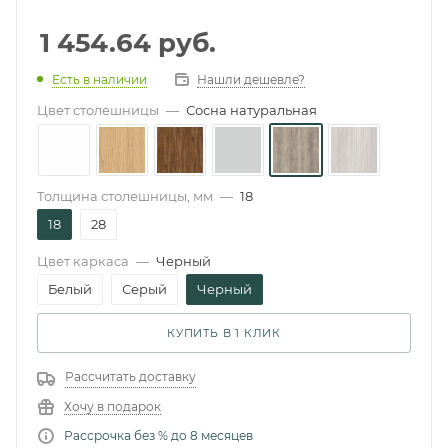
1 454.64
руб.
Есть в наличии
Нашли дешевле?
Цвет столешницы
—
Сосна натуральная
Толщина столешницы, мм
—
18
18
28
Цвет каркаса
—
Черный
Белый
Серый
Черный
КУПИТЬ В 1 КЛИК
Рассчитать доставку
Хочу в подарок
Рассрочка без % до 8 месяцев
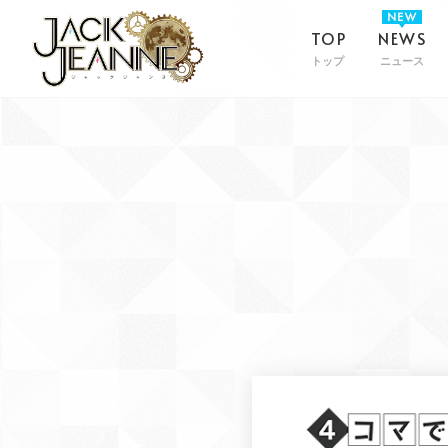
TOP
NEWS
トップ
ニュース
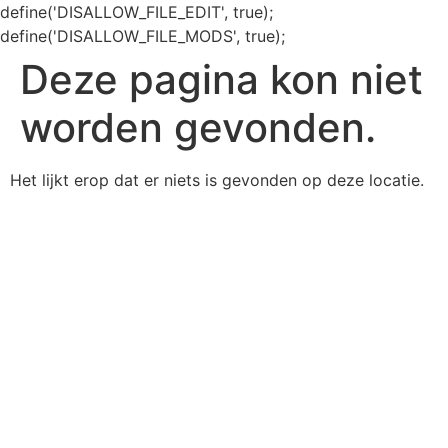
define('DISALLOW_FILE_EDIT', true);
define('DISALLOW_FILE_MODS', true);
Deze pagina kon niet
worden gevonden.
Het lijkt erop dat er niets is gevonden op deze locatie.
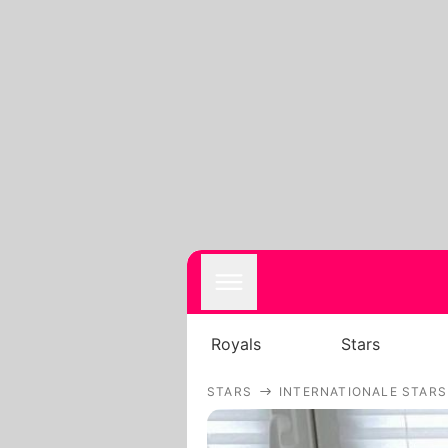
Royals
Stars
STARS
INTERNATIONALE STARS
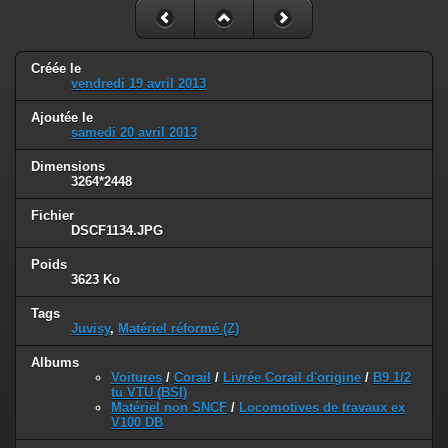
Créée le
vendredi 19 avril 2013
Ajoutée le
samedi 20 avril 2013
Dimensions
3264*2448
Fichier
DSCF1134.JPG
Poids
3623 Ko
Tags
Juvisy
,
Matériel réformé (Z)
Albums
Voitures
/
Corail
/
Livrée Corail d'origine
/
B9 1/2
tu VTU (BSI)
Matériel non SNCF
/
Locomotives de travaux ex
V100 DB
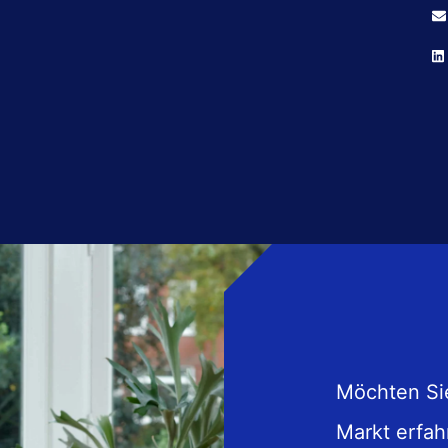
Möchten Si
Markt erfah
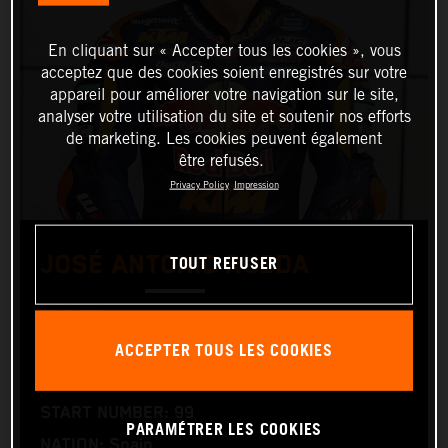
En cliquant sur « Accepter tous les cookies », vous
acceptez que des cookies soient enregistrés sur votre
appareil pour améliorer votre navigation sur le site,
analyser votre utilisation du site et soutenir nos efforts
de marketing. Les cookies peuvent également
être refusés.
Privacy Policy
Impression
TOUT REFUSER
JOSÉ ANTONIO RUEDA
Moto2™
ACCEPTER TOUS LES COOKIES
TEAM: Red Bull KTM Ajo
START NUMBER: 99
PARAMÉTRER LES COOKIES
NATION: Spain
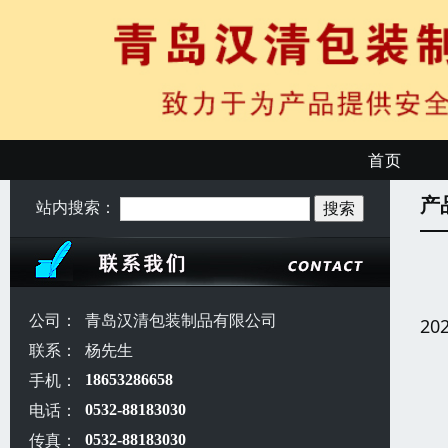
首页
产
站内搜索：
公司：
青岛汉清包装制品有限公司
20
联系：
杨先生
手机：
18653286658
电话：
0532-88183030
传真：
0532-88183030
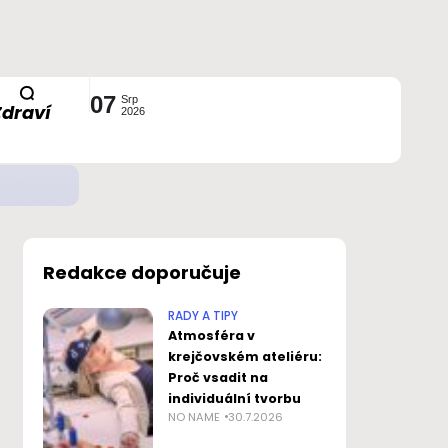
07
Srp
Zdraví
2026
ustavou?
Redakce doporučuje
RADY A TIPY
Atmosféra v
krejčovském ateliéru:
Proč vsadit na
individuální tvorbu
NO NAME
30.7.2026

* * *

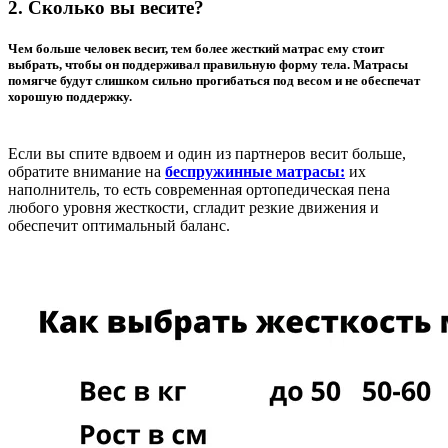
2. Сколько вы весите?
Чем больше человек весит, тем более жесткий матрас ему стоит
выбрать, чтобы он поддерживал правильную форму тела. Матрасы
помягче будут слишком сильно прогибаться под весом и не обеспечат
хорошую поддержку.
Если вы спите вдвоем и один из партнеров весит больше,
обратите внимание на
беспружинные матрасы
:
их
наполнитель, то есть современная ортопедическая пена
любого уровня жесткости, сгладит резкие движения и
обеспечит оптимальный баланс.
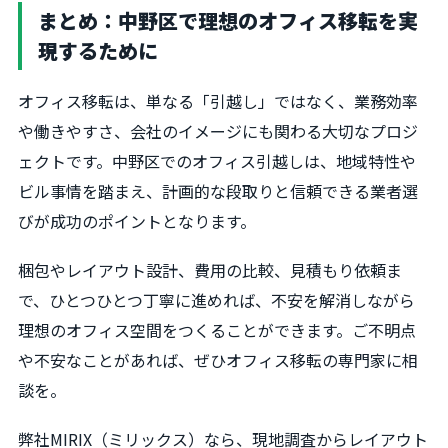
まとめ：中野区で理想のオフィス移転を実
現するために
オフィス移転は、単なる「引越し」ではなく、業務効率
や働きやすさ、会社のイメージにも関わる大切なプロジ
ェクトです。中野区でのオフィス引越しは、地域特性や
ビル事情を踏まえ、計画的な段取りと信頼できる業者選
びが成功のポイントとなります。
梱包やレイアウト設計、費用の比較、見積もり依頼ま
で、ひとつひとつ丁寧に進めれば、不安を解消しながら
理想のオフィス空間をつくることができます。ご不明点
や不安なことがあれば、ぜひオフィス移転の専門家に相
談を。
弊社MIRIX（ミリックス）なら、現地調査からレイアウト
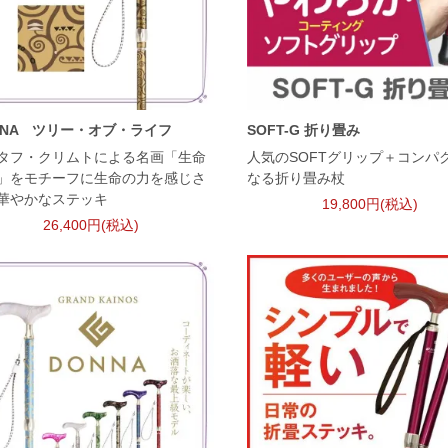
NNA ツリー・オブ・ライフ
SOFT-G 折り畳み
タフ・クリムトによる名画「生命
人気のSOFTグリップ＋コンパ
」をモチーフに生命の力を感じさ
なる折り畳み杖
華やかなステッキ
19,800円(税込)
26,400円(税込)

* * *

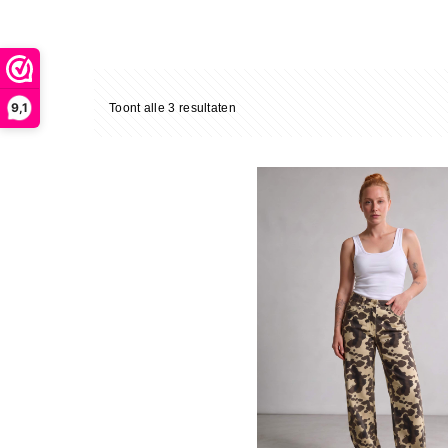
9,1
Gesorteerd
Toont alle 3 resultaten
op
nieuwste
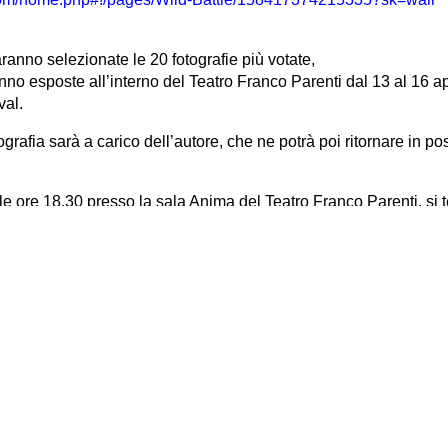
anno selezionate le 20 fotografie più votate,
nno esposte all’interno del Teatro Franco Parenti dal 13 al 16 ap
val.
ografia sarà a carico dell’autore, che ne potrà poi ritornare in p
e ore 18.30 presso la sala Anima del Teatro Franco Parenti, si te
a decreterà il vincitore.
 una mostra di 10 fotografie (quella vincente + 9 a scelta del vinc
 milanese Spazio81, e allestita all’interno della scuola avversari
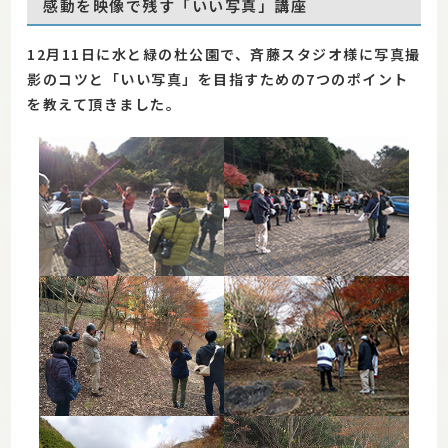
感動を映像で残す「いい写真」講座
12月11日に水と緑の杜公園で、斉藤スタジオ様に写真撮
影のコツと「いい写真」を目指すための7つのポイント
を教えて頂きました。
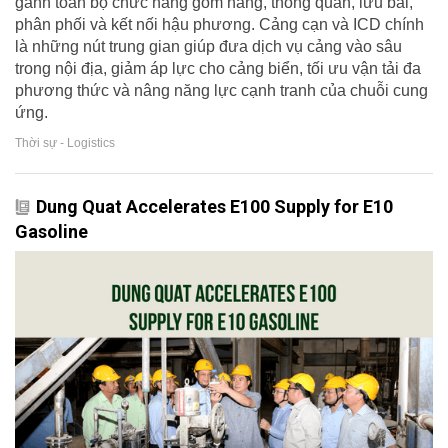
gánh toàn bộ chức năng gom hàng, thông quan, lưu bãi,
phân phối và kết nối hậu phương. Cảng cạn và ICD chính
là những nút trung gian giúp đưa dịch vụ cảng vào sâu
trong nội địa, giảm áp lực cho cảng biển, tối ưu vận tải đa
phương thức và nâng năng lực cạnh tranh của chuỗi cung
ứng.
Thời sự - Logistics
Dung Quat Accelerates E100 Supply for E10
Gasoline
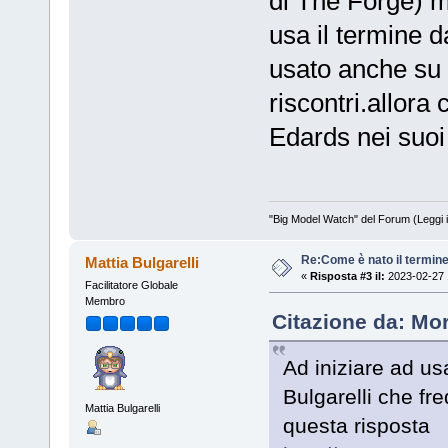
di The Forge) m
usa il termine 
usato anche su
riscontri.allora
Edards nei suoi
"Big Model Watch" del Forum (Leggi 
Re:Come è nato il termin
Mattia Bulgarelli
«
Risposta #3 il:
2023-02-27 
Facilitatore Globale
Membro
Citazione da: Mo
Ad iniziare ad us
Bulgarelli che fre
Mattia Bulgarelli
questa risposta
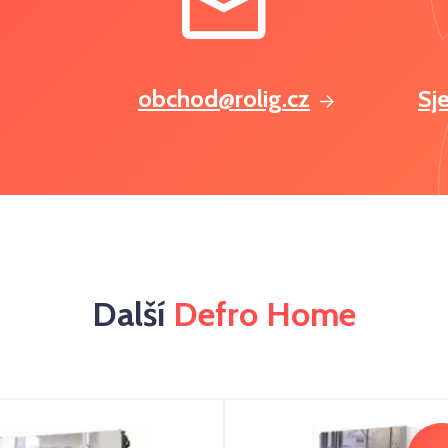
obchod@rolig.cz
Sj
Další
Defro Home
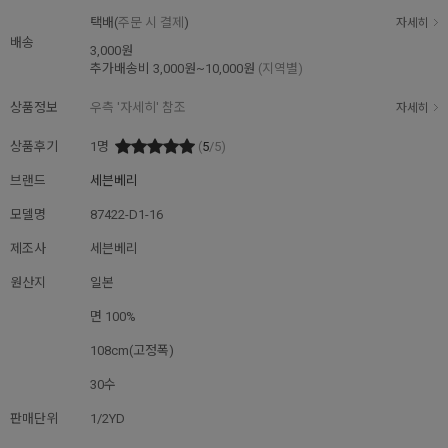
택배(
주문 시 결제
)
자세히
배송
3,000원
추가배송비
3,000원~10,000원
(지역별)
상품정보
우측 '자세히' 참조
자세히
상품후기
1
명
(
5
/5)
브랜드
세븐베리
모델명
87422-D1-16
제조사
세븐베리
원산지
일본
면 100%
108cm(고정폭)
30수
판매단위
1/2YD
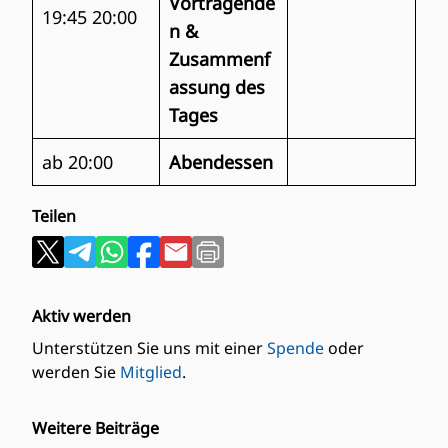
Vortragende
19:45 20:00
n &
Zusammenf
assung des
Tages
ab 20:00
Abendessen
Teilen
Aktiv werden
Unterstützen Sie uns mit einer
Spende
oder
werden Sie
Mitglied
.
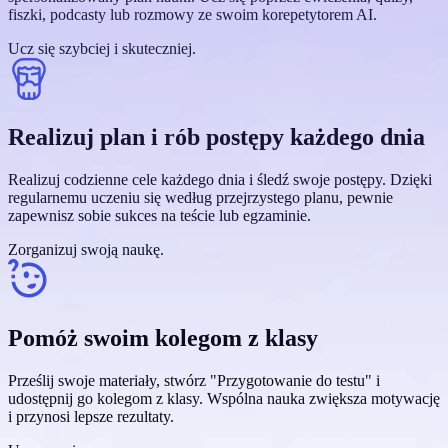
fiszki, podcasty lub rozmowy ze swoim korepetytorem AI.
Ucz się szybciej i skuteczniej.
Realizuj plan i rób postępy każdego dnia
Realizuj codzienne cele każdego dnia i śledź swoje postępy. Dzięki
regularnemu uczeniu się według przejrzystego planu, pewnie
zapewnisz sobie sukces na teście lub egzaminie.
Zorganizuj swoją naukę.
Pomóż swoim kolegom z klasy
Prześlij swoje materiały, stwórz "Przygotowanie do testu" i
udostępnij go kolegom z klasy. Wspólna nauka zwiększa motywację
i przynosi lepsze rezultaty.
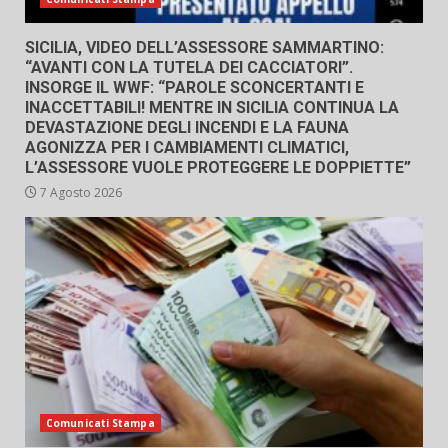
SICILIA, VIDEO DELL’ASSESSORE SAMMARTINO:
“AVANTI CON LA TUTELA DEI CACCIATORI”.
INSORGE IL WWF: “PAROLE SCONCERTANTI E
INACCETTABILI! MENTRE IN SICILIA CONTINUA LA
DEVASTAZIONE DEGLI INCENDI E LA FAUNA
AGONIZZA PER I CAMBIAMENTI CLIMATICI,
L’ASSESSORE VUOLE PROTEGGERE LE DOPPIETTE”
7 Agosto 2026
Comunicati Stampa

JOB →
Show all lines from the data that contain "swoje".

TASK RESULT →
Realizuj codzienne cele każdego dnia i śledź swoje postępy. Dzięki
Prześlij swoje materiały, stwórz "Przygotowanie do testu" i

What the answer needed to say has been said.